TheCorporateCounsel.net

January 23, 2023

The State of Corporate ESG Programs

Thompson Hine recently released its second annual survey of corporate ESG programs. The survey addresses a variety of issues associated with those programs.  Here are some of the highlights:

– The top current challenge for respondent private companies is Data Collection (20%) (but not Data Verification (only 2%)), followed by Green Initiatives and Staffing (12% each), and Talent Management/Human Capital and Regulatory Activity (10% each). Risk Management is also a concern (8%).

– Public companies report currently being most concerned with Green Initiatives (23%), followed by Data Verification (15%), Regulatory Activity (13%) and Talent Management/Human Capital (8%).

– Private company respondents reveal that their CEO usually has primary responsibility for ESG oversight (35%, compared to 31% last year).

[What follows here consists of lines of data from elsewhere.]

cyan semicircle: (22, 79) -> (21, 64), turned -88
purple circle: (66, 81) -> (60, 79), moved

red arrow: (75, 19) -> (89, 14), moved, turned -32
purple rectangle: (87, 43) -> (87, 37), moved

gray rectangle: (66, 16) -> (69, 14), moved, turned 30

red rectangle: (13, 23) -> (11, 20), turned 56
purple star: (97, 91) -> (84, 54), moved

However, while 25% of public companies surveyed last year said their CEO had primary ESG responsibility, this year that number dropped to only 8%, with the Chief Sustainability Officer assuming that role 28% of the time.

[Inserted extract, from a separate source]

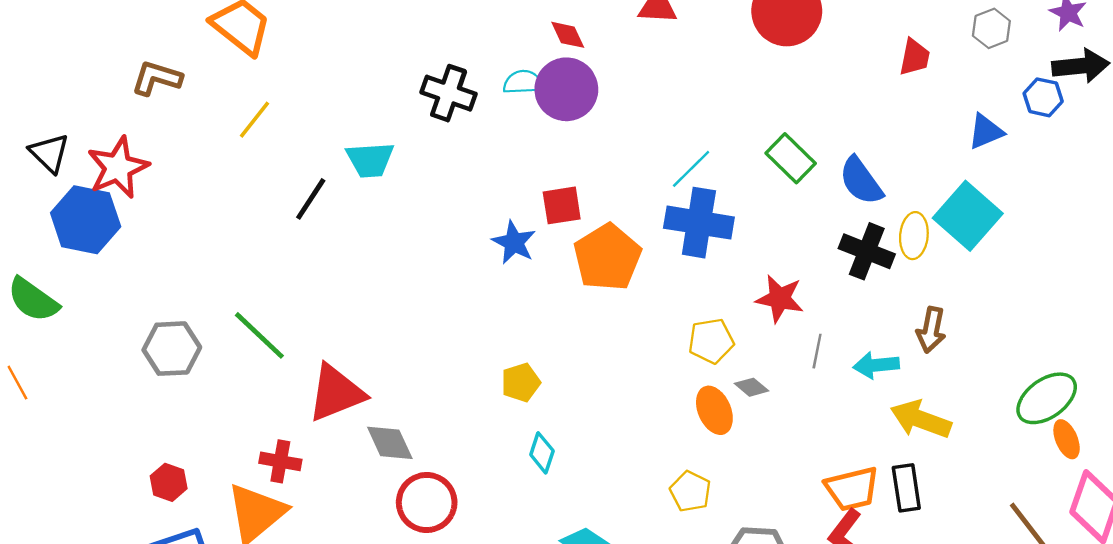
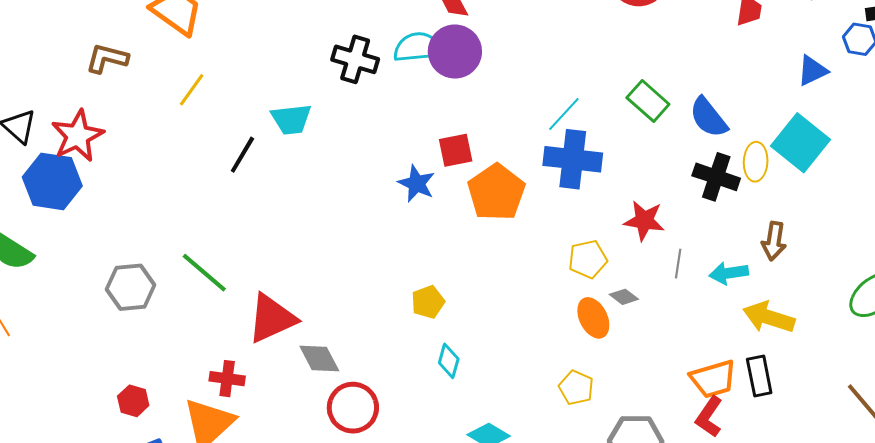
cyan semicircle: (523, 82) -> (418, 47), size x1.4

– While the majority of respondent companies are not yet seeking ESG information or obligations through their contractual arrangements, 24% of private companies and 31% of public companies report they are doing so.

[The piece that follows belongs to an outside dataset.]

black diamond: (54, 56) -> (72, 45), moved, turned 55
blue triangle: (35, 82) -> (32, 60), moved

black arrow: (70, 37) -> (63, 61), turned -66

– 53% of respondent companies’ customers are not currently requiring them to report ESG information, but 34% of customers are asking for information on GHG emissions, 25% want DEI data and 21% are concerned about human capital.

Of course, the elephant in the room this year when it comes to corporate ESG programs is the looming adoption of the SEC’s proposed climate disclosure rules. That’s not lost on survey respondents – not only are 79% of public companies preparing to follow the mandates of the draft SEC rule, but so are 30% of private companies.